▶ _WHAT TO PRODUCE_:
Give every line of the material again, exactly as written.
*** Opening of INFORMATION PROVIDED ***
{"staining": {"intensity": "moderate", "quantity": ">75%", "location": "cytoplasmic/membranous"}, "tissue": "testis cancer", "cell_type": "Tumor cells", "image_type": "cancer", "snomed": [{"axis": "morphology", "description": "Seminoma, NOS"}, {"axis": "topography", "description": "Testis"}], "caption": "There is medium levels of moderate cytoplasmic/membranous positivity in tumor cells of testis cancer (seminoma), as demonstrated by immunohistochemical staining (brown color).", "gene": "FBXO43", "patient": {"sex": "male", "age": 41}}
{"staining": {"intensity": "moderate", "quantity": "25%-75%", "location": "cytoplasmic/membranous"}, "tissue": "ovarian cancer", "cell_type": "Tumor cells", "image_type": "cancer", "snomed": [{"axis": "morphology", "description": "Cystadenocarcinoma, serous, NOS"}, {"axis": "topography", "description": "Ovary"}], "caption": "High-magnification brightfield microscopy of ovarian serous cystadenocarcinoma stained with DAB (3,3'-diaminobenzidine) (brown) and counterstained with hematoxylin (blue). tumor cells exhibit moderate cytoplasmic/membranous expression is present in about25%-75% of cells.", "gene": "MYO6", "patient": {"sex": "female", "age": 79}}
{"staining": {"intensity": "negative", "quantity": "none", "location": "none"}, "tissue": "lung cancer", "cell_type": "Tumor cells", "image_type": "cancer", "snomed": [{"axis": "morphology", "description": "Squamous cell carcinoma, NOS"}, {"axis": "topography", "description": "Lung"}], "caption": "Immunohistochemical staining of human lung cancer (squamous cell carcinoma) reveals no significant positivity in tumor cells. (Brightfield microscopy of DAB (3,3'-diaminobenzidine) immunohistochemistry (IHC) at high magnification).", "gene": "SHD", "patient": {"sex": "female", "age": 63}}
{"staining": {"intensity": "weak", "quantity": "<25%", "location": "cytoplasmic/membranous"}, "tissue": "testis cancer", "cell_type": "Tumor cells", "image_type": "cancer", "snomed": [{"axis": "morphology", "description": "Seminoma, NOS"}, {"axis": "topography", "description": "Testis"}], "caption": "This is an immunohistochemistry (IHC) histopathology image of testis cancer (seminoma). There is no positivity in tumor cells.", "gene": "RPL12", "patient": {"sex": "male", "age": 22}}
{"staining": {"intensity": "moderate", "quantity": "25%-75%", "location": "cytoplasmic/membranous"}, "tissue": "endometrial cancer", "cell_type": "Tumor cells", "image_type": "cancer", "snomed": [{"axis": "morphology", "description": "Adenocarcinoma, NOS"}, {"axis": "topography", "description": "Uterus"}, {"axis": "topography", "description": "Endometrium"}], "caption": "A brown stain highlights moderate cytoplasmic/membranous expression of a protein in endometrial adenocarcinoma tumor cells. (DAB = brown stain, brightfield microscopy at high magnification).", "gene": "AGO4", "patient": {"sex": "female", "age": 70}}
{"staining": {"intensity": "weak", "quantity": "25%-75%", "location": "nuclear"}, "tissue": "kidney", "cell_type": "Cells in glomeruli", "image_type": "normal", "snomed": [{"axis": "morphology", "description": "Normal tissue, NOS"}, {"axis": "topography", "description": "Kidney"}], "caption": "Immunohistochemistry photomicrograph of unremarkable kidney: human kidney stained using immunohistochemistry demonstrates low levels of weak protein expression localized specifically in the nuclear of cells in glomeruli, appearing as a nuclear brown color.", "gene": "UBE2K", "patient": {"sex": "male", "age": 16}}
*** Close of INFORMATION PROVIDED ***
▶ _EXERCISE ANSWER_:
{"staining": {"intensity": "moderate", "quantity": ">75%", "location": "cytoplasmic/membranous"}, "tissue": "testis cancer", "cell_type": "Tumor cells", "image_type": "cancer", "snomed": [{"axis": "morphology", "description": "Seminoma, NOS"}, {"axis": "topography", "description": "Testis"}], "caption": "There is medium levels of moderate cytoplasmic/membranous positivity in tumor cells of testis cancer (seminoma), as demonstrated by immunohistochemical staining (brown color).", "gene": "FBXO43", "patient": {"sex": "male", "age": 41}}
{"staining": {"intensity": "moderate", "quantity": "25%-75%", "location": "cytoplasmic/membranous"}, "tissue": "ovarian cancer", "cell_type": "Tumor cells", "image_type": "cancer", "snomed": [{"axis": "morphology", "description": "Cystadenocarcinoma, serous, NOS"}, {"axis": "topography", "description": "Ovary"}], "caption": "High-magnification brightfield microscopy of ovarian serous cystadenocarcinoma stained with DAB (3,3'-diaminobenzidine) (brown) and counterstained with hematoxylin (blue). tumor cells exhibit moderate cytoplasmic/membranous expression is present in about25%-75% of cells.", "gene": "MYO6", "patient": {"sex": "female", "age": 79}}
{"staining": {"intensity": "negative", "quantity": "none", "location": "none"}, "tissue": "lung cancer", "cell_type": "Tumor cells", "image_type": "cancer", "snomed": [{"axis": "morphology", "description": "Squamous cell carcinoma, NOS"}, {"axis": "topography", "description": "Lung"}], "caption": "Immunohistochemical staining of human lung cancer (squamous cell carcinoma) reveals no significant positivity in tumor cells. (Brightfield microscopy of DAB (3,3'-diaminobenzidine) immunohistochemistry (IHC) at high magnification).", "gene": "SHD", "patient": {"sex": "female", "age": 63}}
{"staining": {"intensity": "weak", "quantity": "<25%", "location": "cytoplasmic/membranous"}, "tissue": "testis cancer", "cell_type": "Tumor cells", "image_type": "cancer", "snomed": [{"axis": "morphology", "description": "Seminoma, NOS"}, {"axis": "topography", "description": "Testis"}], "caption": "This is an immunohistochemistry (IHC) histopathology image of testis cancer (seminoma). There is no positivity in tumor cells.", "gene": "RPL12", "patient": {"sex": "male", "age": 22}}
{"staining": {"intensity": "moderate", "quantity": "25%-75%", "location": "cytoplasmic/membranous"}, "tissue": "endometrial cancer", "cell_type": "Tumor cells", "image_type": "cancer", "snomed": [{"axis": "morphology", "description": "Adenocarcinoma, NOS"}, {"axis": "topography", "description": "Uterus"}, {"axis": "topography", "description": "Endometrium"}], "caption": "A brown stain highlights moderate cytoplasmic/membranous expression of a protein in endometrial adenocarcinoma tumor cells. (DAB = brown stain, brightfield microscopy at high magnification).", "gene": "AGO4", "patient": {"sex": "female", "age": 70}}
{"staining": {"intensity": "weak", "quantity": "25%-75%", "location": "nuclear"}, "tissue": "kidney", "cell_type": "Cells in glomeruli", "image_type": "normal", "snomed": [{"axis": "morphology", "description": "Normal tissue, NOS"}, {"axis": "topography", "description": "Kidney"}], "caption": "Immunohistochemistry photomicrograph of unremarkable kidney: human kidney stained using immunohistochemistry demonstrates low levels of weak protein expression localized specifically in the nuclear of cells in glomeruli, appearing as a nuclear brown color.", "gene": "UBE2K", "patient": {"sex": "male", "age": 16}}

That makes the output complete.